Directions:
**1)** In the agreement excerpt on the Shareholders' Agent, what must Parent do immediately after becoming aware of a third-party claim that may result in a demand against the Indemnification Shares?
**2)** Return a passage from the agreement excerpt on the Shareholders' Agent, starting at the words "7.7 Third-Party Claims." and ending after "to such settlement.".
**3)** Extend the agreement excerpt on the Shareholders' Agent and the Indemnification Shares past its last sentence, in the same contractual style.

Reading passage:
7.6 Actions of the Shareholders' Agent. A decision, act, consent or
instruction of the Shareholders' Agent shall constitute a decision of all the
Company Shareholders regarding the Indemnification Shares and shall be final,
binding and conclusive upon each such Company Shareholder, and Parent may rely
upon any decision, act, consent or instruction of the Shareholders' Agent as
being the decision, act consent or instruction of each and every such Company
Shareholder. Parent is hereby relieved from any liability to any person for any
acts done by it in accordance with such decision, act consent or instruction of
the Shareholders' Agent.
7.7 Third-Party Claims. In the event Parent becomes aware of a third-party
claim which Parent believes may result in a demand against the Indemnification
Shares, Parent shall immediately notify the Shareholders' Agent of such claim,
and the Shareholders' Agent and the Company Shareholders shall be entitled, at
their expense, to participate in any defense of such claim. Parent may not
effect the settlement of any such claim without the consent of the Shareholders'
Agent, which consent shall not be unreasonably withheld. In the event that the
Shareholders' Agent has consented to any such settlement, the Shareholders'
Agent shall have no power or authority to object under this Article 7 to the
amount of any claim by Parent against the Indemnification Shares for indemnity
with respect to such settlement.

Data rows:
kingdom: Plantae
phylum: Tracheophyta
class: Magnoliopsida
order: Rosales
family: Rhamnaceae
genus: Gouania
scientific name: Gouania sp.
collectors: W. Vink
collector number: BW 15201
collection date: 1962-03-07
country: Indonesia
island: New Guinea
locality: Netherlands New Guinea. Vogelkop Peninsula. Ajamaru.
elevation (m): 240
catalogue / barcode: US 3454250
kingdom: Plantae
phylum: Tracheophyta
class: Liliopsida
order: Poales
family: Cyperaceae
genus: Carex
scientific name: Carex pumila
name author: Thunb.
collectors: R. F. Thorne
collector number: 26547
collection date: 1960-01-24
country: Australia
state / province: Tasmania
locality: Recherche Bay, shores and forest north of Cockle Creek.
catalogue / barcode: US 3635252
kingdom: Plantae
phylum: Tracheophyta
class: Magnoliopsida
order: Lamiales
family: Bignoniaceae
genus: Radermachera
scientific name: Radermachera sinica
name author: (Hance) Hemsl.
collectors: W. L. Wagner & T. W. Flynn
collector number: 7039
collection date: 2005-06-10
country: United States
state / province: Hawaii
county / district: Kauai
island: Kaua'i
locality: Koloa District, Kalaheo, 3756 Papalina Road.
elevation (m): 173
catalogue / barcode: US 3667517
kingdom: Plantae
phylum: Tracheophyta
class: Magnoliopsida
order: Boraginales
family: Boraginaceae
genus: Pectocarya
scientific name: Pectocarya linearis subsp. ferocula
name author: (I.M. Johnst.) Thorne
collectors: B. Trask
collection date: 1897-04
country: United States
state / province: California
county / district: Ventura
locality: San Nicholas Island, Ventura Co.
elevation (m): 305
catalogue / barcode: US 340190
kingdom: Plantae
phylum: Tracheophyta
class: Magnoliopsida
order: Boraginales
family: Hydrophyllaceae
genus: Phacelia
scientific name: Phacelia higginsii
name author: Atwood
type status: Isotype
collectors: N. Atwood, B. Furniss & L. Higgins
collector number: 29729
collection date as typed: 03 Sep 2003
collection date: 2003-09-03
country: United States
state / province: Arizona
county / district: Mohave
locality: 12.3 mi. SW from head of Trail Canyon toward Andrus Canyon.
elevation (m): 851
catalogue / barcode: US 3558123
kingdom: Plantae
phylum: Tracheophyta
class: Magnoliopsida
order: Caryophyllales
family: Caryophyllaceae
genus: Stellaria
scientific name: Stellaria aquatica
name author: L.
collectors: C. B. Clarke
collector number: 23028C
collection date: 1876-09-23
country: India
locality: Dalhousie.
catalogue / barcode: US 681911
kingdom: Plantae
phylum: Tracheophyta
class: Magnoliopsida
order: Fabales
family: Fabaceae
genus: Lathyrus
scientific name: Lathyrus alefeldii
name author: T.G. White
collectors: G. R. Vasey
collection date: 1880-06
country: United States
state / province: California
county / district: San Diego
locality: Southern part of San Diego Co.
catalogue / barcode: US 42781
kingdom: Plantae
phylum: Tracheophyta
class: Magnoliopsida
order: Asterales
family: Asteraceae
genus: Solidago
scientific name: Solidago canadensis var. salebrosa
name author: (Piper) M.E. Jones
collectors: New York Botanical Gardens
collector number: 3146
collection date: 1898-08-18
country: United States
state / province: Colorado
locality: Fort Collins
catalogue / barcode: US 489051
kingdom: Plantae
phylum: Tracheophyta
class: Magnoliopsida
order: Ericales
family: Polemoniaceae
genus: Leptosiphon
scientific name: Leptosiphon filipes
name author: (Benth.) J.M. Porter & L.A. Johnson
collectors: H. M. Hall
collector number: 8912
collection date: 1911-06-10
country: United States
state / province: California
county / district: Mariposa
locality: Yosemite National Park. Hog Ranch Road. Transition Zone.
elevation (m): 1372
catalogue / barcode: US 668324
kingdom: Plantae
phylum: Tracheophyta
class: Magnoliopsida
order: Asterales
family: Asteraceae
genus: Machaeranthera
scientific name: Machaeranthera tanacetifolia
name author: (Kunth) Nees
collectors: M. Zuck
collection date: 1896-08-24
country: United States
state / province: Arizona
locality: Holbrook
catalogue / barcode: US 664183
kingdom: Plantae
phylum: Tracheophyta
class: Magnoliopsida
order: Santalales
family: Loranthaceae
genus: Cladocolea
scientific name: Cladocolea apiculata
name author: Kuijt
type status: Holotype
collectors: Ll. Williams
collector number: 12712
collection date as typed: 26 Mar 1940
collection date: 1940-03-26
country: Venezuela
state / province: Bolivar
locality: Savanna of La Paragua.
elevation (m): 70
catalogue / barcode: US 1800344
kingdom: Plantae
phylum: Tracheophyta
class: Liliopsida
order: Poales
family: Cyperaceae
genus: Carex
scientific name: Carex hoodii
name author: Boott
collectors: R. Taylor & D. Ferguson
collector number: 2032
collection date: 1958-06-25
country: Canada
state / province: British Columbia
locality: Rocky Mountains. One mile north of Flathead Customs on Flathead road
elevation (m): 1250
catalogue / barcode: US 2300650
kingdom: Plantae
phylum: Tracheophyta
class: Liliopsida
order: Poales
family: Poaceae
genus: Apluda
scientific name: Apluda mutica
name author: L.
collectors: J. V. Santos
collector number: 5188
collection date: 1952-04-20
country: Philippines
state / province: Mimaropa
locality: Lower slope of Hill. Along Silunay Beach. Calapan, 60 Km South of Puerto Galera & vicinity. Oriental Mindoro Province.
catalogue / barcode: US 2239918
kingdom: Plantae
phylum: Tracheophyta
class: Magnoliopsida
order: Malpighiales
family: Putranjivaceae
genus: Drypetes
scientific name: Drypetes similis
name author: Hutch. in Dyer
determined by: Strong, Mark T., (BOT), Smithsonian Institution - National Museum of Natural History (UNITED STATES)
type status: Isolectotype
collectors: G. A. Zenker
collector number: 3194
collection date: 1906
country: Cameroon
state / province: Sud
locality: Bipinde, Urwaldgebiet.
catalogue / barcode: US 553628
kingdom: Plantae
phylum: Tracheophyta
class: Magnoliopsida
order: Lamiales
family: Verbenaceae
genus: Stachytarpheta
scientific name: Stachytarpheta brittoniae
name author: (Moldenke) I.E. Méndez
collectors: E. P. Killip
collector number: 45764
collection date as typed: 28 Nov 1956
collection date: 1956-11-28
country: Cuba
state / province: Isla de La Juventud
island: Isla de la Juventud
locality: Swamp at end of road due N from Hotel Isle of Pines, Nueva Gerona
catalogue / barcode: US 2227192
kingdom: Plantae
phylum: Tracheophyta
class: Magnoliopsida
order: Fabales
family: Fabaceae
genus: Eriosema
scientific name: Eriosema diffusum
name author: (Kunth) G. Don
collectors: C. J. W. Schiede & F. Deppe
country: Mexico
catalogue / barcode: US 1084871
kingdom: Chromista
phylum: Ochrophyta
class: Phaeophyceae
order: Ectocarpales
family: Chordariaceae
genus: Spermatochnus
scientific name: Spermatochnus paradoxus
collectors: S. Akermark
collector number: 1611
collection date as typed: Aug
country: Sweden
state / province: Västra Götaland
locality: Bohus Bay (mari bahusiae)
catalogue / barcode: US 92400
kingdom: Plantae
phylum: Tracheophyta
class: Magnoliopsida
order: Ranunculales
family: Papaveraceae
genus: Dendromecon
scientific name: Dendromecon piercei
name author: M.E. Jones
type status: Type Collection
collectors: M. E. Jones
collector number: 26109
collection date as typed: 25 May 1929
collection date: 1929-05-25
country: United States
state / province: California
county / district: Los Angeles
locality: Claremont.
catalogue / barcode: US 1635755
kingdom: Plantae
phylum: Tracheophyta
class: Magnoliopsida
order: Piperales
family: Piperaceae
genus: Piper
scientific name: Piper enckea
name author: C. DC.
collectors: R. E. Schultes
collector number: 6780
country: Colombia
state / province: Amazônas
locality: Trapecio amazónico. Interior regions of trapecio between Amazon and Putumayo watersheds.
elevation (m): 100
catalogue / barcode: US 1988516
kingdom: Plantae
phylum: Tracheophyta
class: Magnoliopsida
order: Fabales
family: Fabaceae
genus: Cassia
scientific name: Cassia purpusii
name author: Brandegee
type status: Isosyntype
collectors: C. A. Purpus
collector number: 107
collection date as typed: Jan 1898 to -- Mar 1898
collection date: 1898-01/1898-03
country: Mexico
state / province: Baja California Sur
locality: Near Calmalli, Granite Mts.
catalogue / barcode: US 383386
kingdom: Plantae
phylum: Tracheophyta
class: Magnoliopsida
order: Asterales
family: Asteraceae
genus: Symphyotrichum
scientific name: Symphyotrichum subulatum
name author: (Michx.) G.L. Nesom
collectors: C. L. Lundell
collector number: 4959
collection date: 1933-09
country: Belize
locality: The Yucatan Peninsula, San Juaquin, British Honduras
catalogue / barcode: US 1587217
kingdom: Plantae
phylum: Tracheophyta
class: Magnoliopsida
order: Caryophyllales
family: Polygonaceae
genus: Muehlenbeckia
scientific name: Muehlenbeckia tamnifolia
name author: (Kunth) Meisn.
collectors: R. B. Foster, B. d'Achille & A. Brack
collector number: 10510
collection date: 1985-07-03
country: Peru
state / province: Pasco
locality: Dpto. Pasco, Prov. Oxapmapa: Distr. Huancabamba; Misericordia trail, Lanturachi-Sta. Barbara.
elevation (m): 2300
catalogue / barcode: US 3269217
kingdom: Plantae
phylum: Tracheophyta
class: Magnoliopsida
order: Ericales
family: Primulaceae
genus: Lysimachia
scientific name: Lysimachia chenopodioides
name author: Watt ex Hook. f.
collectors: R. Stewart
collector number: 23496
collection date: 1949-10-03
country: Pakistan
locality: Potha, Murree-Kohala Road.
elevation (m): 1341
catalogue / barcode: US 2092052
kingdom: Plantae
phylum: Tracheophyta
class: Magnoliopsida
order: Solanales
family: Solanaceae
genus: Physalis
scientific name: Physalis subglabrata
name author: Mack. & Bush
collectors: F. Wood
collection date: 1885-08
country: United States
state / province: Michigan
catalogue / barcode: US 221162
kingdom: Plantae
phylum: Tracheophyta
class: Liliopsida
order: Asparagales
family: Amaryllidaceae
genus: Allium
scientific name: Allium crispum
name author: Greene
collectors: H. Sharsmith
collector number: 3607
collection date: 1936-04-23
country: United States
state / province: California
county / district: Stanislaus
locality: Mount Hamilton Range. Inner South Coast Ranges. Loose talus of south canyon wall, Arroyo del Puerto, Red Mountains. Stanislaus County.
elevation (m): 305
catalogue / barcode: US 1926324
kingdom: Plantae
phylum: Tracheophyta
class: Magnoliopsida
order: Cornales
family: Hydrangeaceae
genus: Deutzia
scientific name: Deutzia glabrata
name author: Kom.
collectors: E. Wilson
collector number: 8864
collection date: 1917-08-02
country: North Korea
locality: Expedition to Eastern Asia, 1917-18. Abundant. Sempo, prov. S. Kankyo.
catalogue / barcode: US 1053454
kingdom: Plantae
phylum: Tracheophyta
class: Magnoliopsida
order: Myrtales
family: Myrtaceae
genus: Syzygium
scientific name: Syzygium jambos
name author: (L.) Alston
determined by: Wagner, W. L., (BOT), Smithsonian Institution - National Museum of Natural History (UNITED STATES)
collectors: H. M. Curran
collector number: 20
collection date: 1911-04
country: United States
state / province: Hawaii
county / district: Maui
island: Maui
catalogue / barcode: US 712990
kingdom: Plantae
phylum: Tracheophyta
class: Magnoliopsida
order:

Outputs by task:
**1)** Parent must notify the Shareholders' Agent of the claim.

**2)**
7.7 Third-Party Claims. In the event Parent becomes aware of a third-party
claim which Parent believes may result in a demand against the Indemnification
Shares, Parent shall immediately notify the Shareholders' Agent of such claim,
and the Shareholders' Agent and the Company Shareholders shall be entitled, at
their expense, to participate in any defense of such claim. Parent may not
effect the settlement of any such claim without the consent of the Shareholders'
Agent, which consent shall not be unreasonably withheld. In the event that the
Shareholders' Agent has consented to any such settlement, the Shareholders'
Agent shall have no power or authority to object under this Article 7 to the
amount of any claim by Parent against the Indemnification Shares for indemnity
with respect to such settlement.

**3)**
32
ARTICLE 8
MISCELLANEOUS PROVISIONS
8.1 Notices. All notices, requests and other communications hereunder must
be in writing and will be deemed to have been duly given only if delivered
personally against written receipt or by facsimile transmission against
facsimile confirmation or sent by internationally recognized overnight courier
prepaid, to the parties at the following addresses or facsimile numbers:
If to Parent or Sub to:
1110 - 0000 Xxxxxxx Xx.
Xxxxxxxx, Xxxxxxx Xxxxxxxx
Xxxxxx X0X 0X0
Facsimile No.: (000) 000-0000
Attn: Chief Executive Officer
with a copy (which shall not constitute notice) to:
Xxxxxx & Xxxxxxx LLP
0000 Xxxxx Xxxxxx, Xxxxx 0000
Xxxxxxx, Xxxxxxxxxx 00000
Facsimile No.: (000) 000-0000
Attn: Xxxxxx Xxxxx, Esq.
If to the Company to:
000 X. Xxxxxx Xxxxxx
Xxxxx 000
Xxxxx Xxx, XX 00000
Facsimile No.: (000) 000-0000
Attn: Xxx Xxxxxxxxxx
with a copy (which shall not constitute notice) to:
Xxxxxxx, Xxxxxxx & Xxxxxxxx LLP
00 Xxxxxxxxxx Xxxxx
Xxxxxx, Xxxxxxxxxx 00000
Facsimile No.: (000) 000-0000
Attn: Xxxxx X. Xxxxxx, Esq.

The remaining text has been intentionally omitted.